Она помнила его извинения. Сухие поцелуи в костяшки пальцев и собственные мелко дрожащие губы. На Купалье он целовался с другой. Лучший друг, при взгляде на которого так щемило сердце, плясал в хороводах простолюдинов, ощущая недоступную ей свободу. Собирал вольные поцелуи, пока она рассыпалась на мелкие кусочки, глядя на него издалека. А когда его взгляд наткнулся на нее среди толпы, раскрасневшуюся от злости и обиды, Варя просто сбежала. Пришпорила лошадь, уносясь обратно к поместью. От одуряюще пахнущей медовухи, ритмичной музыки гуслей и бубнов. От предателя, находящего в объятиях других покой. Он нагнал ее у самого поместья, дернул на себя и прижал к разгоряченному телу, пока из Варвары лилась обида вместе с желчными словами. Болезненно меткими – она чувствовала, как ниже опускалась его голова с каждым из них, пока не легла на ее макушку. Вместо того чтобы разочароваться в ней, оттолкнуть, Грий переливчато и мягко рассмеялся.

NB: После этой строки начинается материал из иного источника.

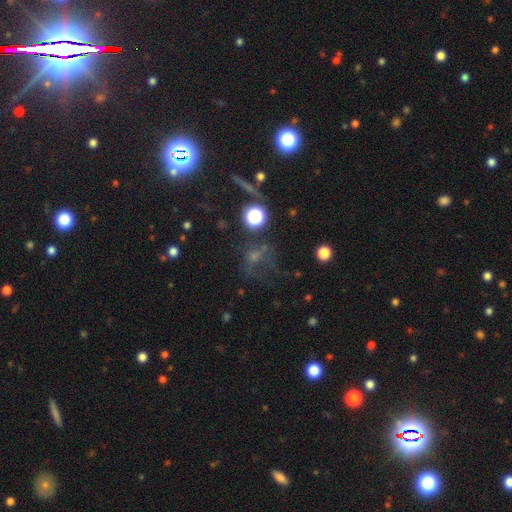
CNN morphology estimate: type=smooth (38%); merging=none (46%).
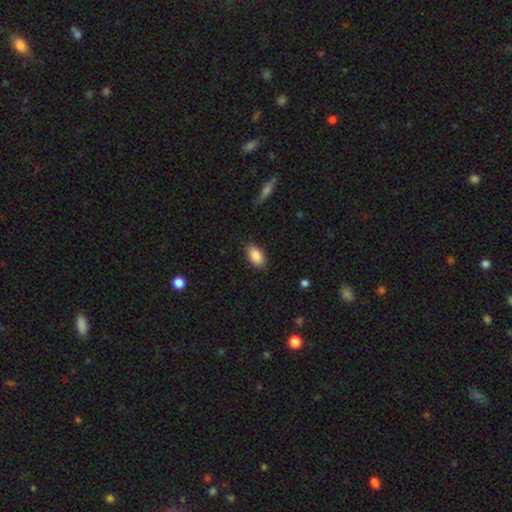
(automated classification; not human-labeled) Q: Smooth or featured?
A: smooth (88%); runner-up: star or artifact (7%)
Q: How rounded?
A: in between (93%); runner-up: round (5%)
Q: Merging?
A: none (83%); runner-up: minor disturbance (13%)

«Значит, чувства мои отклик и в твоем сердце нашли, барыня. А я почти отчаялся. Прости, молю, прости меня. Впредь никогда тебя не обижу, моя милая гневная Варенька».

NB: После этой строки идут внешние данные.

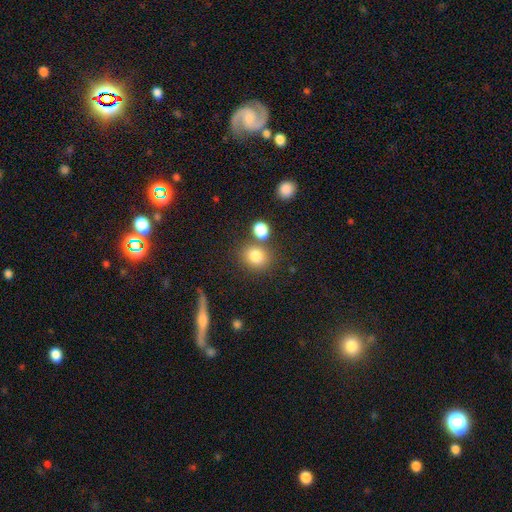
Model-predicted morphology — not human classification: smooth 81%, star or artifact 12%, featured or disk 8%. Down the decision tree: how rounded — round (69%); merging — none (69%).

– Молю, держись, скоро подоспеет врач, все непременно будет хорошо. Ты обещал не бросать меня, помнишь? – Голос дрожал, она едва проталкивала слова через стиснутое спазмом горло. Из-за слез почти не видно его лица. И Варвара так отчаянно боялась, что больше не сумеет увидеть света его глаз. Пыталась напиться, налюбоваться. А он холодный, Господи, совсем ледяные пальцы, их даже пролитая кровь не грела. Она по-детски шмыгнула носом, яростно смаргивая соленую пелену. Улыбка Грия медленно стиралась.

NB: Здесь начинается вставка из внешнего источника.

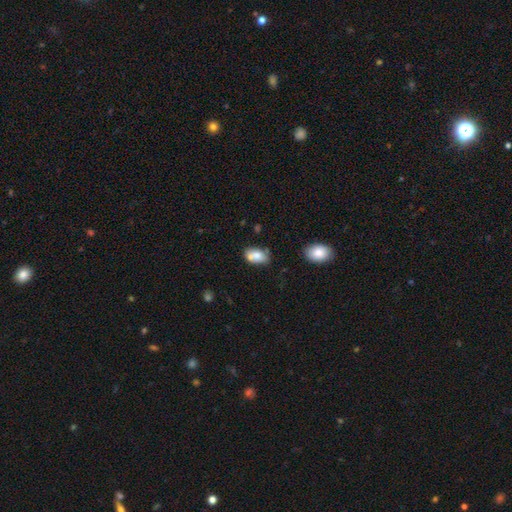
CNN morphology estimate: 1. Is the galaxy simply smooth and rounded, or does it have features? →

– Так страшно тебя одну оставлять, так обидно… – Последнее слово он вытолкнул с натугой, закашлялся. Варвара с ужасом проследила взглядом за тонкой струйкой крови, скользнувшей с губ, и отрицательно замотала головой.

Нет. Нет!

«Ни дня без тебя не могу. Мне кажется, то не любовь – проклятие. Закрываю глаза и твой образ вижу, ведьма моя, нежная моя. Я сделаю все, чтобы мы были счастливыми. Отец на именины имение мне подарил. Хлипкое, до того безобразное… Я ради тебя его краше дворца сотворю. Каждый уголок уютом наполню, чтобы дети наши цвели в нем, словно прекрасные цветы в императорских оранжереях. Еще три зимы, не больше. Я закончу его и с богатствами свататься приеду. Подаришь мне сына, а за ним еще пару красавиц-дочерей. Подаришь ведь, Варенька?»

– Пожалуйста, ты обещал мне… – уже не говорила, отчаянно выскуливала. Ужас плотным кольцом сжал грудину, мешал дышать. И ей казалось, что не Грий истекает кровью, лежа у нее на коленях. Кровоточит сама душа.

– Прости меня, не держи зла на дурака. Не цепляйся за прошлое, ты у меня такая упря… – Он замер на полуслове. Вот он был, мягкий журчащий голос, а вот тишина. Отблеск виноватой улыбки все еще оставался на губах, а взгляд опустел. Мгновение, в которое он потерял четкую осознанность, опустился Варваре за плечо. И его тело на ее руках расслабилось. Упала набок голова.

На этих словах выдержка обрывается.